KANSAS CITY, Kan. -- A new report finds life expectancy is as much as 20 years shorter in some parts of Wyandotte County compared to others. The report also shows that nearly half of homes in the county hold the potential for lead poisoning.
Fourteen-month-old Samuel Kami is fighting a cold. He also faces a much bigger health problem. Through an interpreter, his mother, Harka, said Samuel seemed different from her older children.
"This baby was not very playful, not very happy, like not smiling a lot," said Kami.
He had blood testing this fall that revealed high levels of lead. That can impede brain development.
The Kamis rent an apartment in an older Kansas City, Kansas building. The new report done by Ohio State University finds nearly half of county residences hold the potential for lead poisoning from paint. The homes have low assessed value and were built before 1978 when lead paint was banned. Most are east of I-635.
"When we saw the numbers, we were really quite stunned," said Jerry Jones, executive director of the Community Health Council of Wyandotte County. The study was commissioned by the council and REACH Healthcare Foundation.
"Because there's no real programs in place to test the homes for lead, people just don't -- they don't really know," said Jones.

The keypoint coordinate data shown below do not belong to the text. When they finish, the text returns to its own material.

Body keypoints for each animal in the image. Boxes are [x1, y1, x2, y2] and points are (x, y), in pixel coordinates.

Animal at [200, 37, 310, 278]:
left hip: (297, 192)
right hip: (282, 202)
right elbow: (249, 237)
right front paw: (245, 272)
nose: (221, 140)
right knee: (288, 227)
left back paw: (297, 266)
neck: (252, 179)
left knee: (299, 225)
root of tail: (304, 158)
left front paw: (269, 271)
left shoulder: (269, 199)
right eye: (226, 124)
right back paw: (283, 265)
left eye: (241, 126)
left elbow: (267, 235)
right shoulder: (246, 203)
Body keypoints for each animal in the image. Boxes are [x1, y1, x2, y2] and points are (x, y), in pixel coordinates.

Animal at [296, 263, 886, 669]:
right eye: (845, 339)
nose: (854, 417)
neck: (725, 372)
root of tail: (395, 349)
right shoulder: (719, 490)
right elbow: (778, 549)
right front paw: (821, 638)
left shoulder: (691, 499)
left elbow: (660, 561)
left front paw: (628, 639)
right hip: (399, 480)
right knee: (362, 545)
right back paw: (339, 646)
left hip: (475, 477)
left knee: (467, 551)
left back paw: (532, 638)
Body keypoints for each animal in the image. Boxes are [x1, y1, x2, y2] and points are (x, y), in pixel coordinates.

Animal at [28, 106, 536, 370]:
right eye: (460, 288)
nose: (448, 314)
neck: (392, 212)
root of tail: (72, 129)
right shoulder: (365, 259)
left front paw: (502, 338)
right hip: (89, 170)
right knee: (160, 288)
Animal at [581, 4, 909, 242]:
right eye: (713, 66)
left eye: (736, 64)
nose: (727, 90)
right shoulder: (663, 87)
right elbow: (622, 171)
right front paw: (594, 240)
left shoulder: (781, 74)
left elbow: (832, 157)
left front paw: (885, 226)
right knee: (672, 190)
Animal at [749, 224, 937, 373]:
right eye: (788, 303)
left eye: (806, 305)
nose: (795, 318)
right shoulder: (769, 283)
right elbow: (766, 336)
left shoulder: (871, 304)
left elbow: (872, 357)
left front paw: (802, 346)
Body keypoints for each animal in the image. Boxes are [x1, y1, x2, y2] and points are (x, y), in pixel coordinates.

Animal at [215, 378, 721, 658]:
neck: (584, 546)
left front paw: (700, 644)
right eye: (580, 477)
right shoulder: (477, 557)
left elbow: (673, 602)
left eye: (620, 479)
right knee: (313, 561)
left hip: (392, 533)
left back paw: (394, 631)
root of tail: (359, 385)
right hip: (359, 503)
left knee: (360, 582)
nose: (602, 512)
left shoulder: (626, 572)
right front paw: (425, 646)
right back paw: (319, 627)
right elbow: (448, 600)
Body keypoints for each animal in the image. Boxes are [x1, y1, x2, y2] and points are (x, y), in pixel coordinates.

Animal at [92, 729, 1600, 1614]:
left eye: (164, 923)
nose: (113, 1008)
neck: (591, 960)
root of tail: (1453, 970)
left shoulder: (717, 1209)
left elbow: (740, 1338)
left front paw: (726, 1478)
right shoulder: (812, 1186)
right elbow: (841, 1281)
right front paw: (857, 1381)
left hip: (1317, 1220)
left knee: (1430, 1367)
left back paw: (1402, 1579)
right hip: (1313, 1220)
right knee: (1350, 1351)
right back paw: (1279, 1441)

And he said there is no local or state program to screen children.
The report also finds a poor life expectancy in many central Kansas City, Kansas neighborhoods. It's just 49 to 62 years compared to 71 to 81 years in neighborhoods west of I-635.
"There's a correlation between the economics and the health outcomes," said Jones.
And the report shows 35 to 40 percent of those living in the neighborhoods of greatest concern are children.
"And I think that should cause an alarm for all of us across political spectrums," he said.
The full report, named H.E.A.T for Health Equity Action Transformation, will be available to the public at WeAreWyandotte.com starting on Tuesday, November 29.